- TASK BRIEF -
Go to the line containing "1. Alarmy (Android & iOS)" in the records below and print it and every following line exactly, on through the line containing "STERUJ GŁOSEM", then stop.

- DATA -

◆ ◆ ◆ ◆ ◆ ◆ ◆

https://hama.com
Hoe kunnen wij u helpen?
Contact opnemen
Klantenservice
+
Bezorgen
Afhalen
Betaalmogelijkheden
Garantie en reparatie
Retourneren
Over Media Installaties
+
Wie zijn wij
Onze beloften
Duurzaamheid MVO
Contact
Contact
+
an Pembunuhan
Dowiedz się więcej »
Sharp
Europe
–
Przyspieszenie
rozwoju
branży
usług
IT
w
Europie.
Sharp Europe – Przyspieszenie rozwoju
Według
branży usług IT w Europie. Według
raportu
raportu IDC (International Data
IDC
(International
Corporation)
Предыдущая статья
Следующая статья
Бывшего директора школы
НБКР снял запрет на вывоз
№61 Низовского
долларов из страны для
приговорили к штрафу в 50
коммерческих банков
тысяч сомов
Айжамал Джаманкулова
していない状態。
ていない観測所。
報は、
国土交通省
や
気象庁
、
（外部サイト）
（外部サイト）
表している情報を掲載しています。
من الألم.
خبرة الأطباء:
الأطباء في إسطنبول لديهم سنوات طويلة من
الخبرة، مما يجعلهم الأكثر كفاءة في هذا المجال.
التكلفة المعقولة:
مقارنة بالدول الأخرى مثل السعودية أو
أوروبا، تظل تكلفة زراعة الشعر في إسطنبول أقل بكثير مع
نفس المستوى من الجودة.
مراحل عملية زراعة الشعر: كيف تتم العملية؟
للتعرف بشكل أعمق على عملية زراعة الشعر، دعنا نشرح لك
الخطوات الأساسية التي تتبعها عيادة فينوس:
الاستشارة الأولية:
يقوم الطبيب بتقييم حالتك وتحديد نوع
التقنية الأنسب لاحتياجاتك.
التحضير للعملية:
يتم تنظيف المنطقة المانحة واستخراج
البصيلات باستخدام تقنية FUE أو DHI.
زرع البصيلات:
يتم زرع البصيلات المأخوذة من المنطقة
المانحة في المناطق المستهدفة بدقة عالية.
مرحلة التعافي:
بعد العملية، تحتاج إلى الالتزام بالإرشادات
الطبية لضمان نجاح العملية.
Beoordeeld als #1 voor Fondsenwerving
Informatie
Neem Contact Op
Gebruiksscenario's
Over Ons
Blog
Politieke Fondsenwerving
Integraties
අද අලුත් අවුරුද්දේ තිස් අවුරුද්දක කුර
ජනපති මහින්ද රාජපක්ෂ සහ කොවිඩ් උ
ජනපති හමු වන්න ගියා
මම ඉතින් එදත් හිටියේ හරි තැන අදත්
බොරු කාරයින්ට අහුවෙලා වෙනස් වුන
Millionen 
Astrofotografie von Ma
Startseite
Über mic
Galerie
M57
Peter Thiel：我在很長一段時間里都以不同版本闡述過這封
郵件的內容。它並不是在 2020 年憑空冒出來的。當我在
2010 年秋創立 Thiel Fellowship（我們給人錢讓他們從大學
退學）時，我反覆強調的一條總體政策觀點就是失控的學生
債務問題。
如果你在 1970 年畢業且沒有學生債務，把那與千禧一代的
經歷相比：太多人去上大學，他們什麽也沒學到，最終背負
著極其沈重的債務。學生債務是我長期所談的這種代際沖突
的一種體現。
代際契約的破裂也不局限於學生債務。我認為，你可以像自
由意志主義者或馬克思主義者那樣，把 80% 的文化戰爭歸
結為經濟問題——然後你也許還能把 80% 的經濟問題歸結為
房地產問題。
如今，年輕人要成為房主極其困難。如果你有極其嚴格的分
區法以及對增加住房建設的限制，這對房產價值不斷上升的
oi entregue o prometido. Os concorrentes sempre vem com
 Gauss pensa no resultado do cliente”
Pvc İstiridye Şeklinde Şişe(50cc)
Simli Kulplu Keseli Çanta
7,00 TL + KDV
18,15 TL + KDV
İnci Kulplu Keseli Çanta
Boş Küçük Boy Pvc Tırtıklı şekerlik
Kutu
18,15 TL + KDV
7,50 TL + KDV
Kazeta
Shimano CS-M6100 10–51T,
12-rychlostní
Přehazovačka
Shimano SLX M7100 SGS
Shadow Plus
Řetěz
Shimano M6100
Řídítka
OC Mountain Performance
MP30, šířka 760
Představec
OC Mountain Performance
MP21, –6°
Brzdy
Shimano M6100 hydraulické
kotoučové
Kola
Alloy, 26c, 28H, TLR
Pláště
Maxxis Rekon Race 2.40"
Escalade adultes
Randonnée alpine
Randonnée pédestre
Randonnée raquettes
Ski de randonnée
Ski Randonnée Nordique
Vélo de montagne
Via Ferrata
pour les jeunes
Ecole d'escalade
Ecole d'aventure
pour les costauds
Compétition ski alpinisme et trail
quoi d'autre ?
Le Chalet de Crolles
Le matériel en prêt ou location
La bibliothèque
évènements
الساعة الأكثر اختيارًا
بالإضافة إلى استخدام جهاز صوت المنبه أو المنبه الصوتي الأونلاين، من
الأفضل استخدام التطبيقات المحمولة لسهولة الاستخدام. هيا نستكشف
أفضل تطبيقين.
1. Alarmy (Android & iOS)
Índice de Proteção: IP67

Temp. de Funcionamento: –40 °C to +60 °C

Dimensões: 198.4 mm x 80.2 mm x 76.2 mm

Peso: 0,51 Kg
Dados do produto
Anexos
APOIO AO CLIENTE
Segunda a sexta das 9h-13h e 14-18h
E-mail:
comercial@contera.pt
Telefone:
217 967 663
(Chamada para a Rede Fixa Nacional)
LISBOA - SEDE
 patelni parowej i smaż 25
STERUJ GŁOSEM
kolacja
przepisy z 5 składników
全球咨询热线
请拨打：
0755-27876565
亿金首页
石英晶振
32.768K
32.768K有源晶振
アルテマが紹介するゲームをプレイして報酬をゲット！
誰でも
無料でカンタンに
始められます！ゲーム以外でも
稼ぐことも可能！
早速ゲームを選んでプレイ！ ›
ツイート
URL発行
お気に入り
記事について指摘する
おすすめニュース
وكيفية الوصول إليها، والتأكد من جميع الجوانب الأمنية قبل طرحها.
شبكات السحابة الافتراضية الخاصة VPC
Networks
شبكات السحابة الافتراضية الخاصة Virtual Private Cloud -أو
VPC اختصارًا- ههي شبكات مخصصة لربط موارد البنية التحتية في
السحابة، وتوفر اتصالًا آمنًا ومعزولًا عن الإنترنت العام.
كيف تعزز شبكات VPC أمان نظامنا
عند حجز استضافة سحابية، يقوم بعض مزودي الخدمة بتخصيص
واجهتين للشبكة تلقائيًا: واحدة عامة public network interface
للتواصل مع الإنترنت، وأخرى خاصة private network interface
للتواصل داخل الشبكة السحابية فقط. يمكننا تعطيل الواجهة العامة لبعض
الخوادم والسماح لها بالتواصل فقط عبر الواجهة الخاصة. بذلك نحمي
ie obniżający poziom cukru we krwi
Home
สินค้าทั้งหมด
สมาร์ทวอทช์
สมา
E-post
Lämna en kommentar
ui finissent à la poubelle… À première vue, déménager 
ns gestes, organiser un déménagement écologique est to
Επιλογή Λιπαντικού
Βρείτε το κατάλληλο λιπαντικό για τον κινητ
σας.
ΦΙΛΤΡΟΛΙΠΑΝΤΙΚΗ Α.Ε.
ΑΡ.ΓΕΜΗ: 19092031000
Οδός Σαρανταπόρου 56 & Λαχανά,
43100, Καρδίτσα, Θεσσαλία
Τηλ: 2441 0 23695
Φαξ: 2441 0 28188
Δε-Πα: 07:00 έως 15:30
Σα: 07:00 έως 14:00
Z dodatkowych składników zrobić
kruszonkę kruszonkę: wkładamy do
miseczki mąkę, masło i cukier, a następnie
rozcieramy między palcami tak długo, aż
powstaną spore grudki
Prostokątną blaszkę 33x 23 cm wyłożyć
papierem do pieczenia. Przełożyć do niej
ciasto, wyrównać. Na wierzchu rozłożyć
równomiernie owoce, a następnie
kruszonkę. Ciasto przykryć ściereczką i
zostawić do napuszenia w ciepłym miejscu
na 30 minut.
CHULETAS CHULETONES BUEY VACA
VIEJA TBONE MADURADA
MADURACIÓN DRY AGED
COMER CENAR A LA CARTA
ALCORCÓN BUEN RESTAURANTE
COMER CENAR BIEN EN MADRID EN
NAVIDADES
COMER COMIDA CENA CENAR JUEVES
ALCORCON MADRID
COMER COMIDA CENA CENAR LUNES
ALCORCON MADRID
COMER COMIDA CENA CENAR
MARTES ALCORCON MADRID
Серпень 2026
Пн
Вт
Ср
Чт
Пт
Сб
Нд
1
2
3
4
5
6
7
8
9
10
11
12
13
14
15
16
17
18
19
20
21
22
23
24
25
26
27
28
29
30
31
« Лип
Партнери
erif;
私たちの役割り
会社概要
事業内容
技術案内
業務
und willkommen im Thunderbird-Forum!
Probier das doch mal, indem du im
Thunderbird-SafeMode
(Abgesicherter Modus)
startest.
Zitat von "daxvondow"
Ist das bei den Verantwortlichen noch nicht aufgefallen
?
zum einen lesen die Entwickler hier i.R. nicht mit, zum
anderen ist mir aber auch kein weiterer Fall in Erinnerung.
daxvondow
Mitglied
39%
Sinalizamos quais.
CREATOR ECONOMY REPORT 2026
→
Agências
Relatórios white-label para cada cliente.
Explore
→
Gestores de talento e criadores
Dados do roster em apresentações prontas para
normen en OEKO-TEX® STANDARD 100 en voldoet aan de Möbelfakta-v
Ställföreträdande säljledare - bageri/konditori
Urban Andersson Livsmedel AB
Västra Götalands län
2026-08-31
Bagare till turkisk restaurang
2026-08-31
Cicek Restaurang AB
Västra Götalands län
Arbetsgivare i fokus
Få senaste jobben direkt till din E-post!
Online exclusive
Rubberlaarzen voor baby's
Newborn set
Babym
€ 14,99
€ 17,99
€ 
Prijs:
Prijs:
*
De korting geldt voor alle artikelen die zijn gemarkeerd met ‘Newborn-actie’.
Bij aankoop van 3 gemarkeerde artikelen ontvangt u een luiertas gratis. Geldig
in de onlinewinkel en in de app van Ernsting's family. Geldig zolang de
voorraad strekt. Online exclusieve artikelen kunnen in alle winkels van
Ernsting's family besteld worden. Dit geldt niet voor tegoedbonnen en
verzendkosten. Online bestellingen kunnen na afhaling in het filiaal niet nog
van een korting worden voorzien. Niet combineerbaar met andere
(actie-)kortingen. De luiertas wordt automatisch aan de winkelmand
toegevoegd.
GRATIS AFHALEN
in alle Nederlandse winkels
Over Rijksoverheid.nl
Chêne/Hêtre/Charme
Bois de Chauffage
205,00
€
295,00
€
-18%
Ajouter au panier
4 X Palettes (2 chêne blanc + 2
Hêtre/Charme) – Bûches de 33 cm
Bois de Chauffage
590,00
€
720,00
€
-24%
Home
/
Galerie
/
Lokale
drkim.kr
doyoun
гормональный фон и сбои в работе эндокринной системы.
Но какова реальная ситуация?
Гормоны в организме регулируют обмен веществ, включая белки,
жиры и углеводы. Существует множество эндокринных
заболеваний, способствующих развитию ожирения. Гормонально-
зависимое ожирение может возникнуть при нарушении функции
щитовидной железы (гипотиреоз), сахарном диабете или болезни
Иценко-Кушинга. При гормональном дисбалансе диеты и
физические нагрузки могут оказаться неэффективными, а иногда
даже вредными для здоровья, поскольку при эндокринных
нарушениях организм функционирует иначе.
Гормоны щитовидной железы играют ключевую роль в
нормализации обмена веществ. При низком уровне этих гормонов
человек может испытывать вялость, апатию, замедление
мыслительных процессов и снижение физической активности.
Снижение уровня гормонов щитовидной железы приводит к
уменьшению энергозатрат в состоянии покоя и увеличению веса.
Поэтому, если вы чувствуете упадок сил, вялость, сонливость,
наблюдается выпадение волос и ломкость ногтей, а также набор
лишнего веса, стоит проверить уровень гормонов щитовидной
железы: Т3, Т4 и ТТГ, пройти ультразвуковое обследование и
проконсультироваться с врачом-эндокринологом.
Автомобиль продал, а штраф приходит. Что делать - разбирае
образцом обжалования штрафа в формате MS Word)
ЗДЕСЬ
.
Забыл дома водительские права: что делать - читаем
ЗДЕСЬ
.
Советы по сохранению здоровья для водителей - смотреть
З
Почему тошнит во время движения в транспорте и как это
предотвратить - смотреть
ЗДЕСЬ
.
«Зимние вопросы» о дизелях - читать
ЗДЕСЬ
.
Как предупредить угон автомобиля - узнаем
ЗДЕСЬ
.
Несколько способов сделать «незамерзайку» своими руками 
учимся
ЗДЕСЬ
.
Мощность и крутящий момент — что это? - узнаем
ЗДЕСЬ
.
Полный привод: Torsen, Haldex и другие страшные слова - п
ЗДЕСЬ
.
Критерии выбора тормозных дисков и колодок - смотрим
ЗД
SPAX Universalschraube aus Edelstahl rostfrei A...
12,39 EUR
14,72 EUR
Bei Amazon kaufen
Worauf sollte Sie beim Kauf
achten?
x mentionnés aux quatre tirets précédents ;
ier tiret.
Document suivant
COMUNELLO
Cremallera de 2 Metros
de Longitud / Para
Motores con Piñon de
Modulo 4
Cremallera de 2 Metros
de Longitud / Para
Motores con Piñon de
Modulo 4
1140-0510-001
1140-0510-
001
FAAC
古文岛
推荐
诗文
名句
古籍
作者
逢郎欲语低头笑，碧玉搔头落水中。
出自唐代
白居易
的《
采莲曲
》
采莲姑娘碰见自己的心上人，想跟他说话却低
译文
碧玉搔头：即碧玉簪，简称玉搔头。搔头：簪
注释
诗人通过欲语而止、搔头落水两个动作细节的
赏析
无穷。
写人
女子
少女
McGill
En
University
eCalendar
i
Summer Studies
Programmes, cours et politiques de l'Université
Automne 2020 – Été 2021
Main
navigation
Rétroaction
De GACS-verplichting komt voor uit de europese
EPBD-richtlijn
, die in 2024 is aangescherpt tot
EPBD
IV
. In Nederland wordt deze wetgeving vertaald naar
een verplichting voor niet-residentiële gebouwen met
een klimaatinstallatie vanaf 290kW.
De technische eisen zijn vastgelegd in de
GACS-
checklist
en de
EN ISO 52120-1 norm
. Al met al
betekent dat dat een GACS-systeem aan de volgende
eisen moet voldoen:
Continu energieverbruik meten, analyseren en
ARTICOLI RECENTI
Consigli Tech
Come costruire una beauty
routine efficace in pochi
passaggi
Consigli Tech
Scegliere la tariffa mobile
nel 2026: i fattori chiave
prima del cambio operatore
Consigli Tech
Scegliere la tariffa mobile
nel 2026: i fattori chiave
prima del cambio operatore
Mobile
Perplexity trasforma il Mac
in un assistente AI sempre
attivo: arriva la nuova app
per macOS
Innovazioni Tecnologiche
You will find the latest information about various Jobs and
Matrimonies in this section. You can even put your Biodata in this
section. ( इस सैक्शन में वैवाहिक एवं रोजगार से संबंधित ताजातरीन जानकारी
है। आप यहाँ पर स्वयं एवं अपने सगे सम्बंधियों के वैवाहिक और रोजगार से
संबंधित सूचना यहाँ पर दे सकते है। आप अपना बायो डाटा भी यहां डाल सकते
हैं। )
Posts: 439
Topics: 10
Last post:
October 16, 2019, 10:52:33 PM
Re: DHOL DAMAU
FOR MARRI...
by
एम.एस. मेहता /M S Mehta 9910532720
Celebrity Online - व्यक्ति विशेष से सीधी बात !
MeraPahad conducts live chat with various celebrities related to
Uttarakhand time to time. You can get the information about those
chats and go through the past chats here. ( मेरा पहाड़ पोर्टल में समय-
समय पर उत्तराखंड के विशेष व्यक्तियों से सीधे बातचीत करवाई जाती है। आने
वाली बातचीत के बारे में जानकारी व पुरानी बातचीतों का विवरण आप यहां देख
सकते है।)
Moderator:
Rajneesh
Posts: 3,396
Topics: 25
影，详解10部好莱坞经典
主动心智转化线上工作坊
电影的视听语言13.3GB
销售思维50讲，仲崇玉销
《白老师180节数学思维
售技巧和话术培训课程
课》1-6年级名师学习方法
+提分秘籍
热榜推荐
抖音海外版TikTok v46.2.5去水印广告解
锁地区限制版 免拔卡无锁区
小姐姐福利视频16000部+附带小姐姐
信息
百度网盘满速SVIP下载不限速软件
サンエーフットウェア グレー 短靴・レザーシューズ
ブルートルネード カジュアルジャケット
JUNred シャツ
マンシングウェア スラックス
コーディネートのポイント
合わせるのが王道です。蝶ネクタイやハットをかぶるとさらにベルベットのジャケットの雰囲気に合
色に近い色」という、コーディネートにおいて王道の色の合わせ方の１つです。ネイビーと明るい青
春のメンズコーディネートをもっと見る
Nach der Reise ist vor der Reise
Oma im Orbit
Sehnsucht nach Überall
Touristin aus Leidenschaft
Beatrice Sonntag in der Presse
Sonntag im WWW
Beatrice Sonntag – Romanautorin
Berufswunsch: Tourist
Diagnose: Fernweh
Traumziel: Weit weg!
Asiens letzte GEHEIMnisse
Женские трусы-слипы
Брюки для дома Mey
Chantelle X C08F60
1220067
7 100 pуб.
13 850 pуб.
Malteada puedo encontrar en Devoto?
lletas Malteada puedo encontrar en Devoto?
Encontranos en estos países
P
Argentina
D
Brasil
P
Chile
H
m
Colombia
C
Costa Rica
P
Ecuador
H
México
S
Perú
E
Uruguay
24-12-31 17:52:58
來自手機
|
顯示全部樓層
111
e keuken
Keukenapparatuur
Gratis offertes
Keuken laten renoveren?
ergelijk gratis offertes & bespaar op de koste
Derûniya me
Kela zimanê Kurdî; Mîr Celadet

◆ ◆ ◆ ◆ ◆ ◆ ◆

- EXERCISE RESULT -
1. Alarmy (Android & iOS)
Índice de Proteção: IP67

Temp. de Funcionamento: –40 °C to +60 °C

Dimensões: 198.4 mm x 80.2 mm x 76.2 mm

Peso: 0,51 Kg
Dados do produto
Anexos
APOIO AO CLIENTE
Segunda a sexta das 9h-13h e 14-18h
E-mail:
comercial@contera.pt
Telefone:
217 967 663
(Chamada para a Rede Fixa Nacional)
LISBOA - SEDE
 patelni parowej i smaż 25
STERUJ GŁOSEM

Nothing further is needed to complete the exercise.